2.5. Data processing of metagenomic sequences

In Ion Proton reads, artificially duplicated sequences were removed using replicate filter if any sequences have a similarity of ≥95% identity to other sequences with identical starting position. Human-derived reads were removed by mapping them to the human genome (HG19) with Newbler. Finally, low-quality reads with average QV < 20 or < 75 bp were removed. For MiSeq reads, low quality bases (QV < 20) at the 5ʹ end of reads were trimmed. Reads in which more than half of bases are QV < 20 and reads of which the length was < 50 bp were filtered out. These procedures were done using FASTX-Tool kit. The filter-passed reads were mapped to the human genome using bowtie2 and the mapped reads were also removed. Reads derived from phiX were also mapped to the phiX genome and the mapped reads were removed.

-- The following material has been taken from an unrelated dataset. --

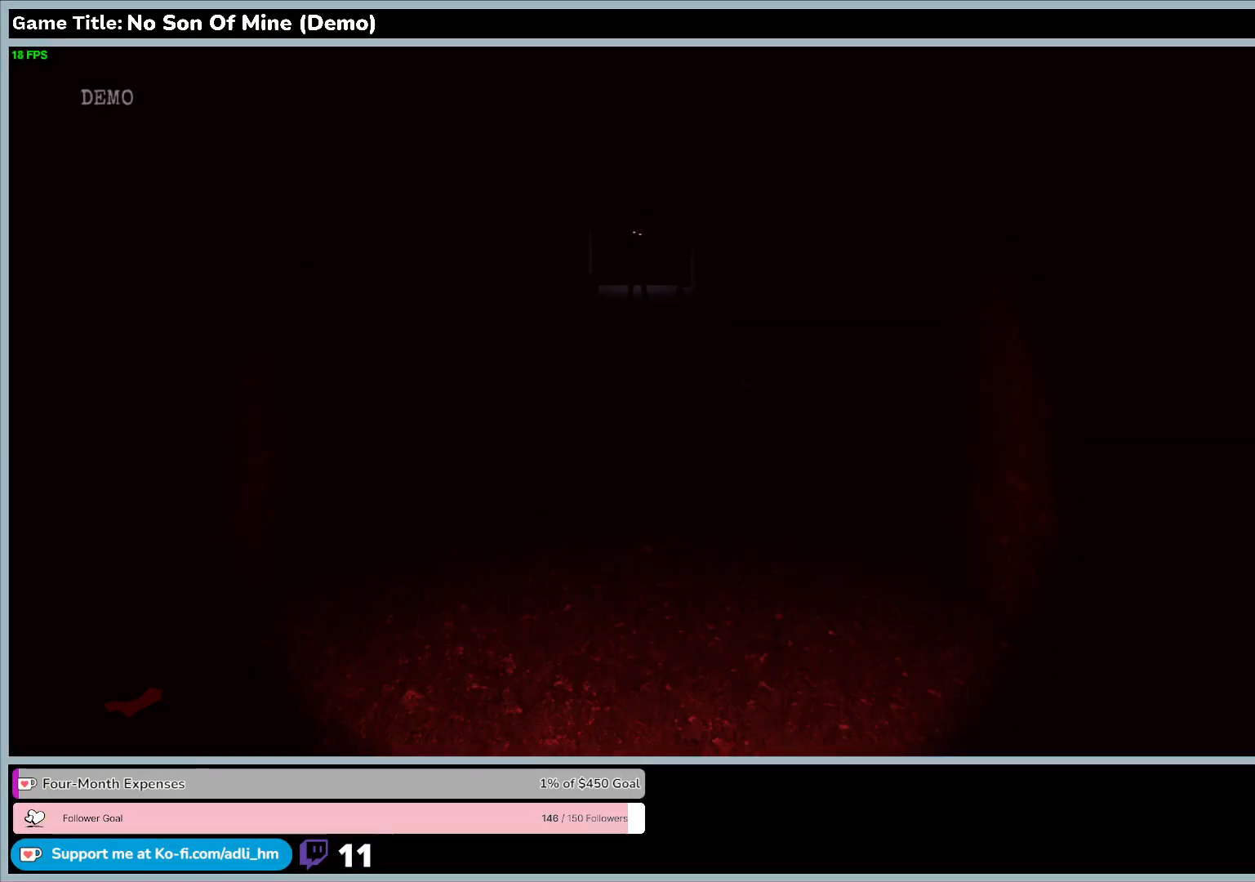
{"keys": ["s"], "events": []}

The high-quality reads were then assembled into contigs by using the Newbler algorithm (v.1.1.03, provided with the GS FLX sequencer). Gene prediction was performed using MetaGeneAnnotator³⁰ with the –m option for multiple species. The nucleotide sequences of predicted genes were clustered using cd-hit-est v.4.6 with a ≥95% sequence identity and ≥90% coverage. The clustered gene sequences were then translated to proteins using the NCBI translation table 11. Functional annotation of the predicted proteins was performed using BLASTP v.2.2.25 against KEGG database with an E-value 1e-5. We mapped 100 K high-quality reads onto the non-redundant gene set using bowtie2 to obtain the quantified functional composition in each sample. Also, we quantitatively evaluated the microbial composition by mapping 100 K high-quality reads onto the reference genomes under the conditions described previously.³¹

2.6. Periodicity discrimination method (PDM)

In this study, we developed a PDM for evaluation of the periodicity of oscillation patterns of the relative abundance of given taxa and microbial categories.

The microbial relative abundance data at sampling times in a day (12:00, 16:00, 20:00, 0:00, 4:00, 8:00) was normalized as follows.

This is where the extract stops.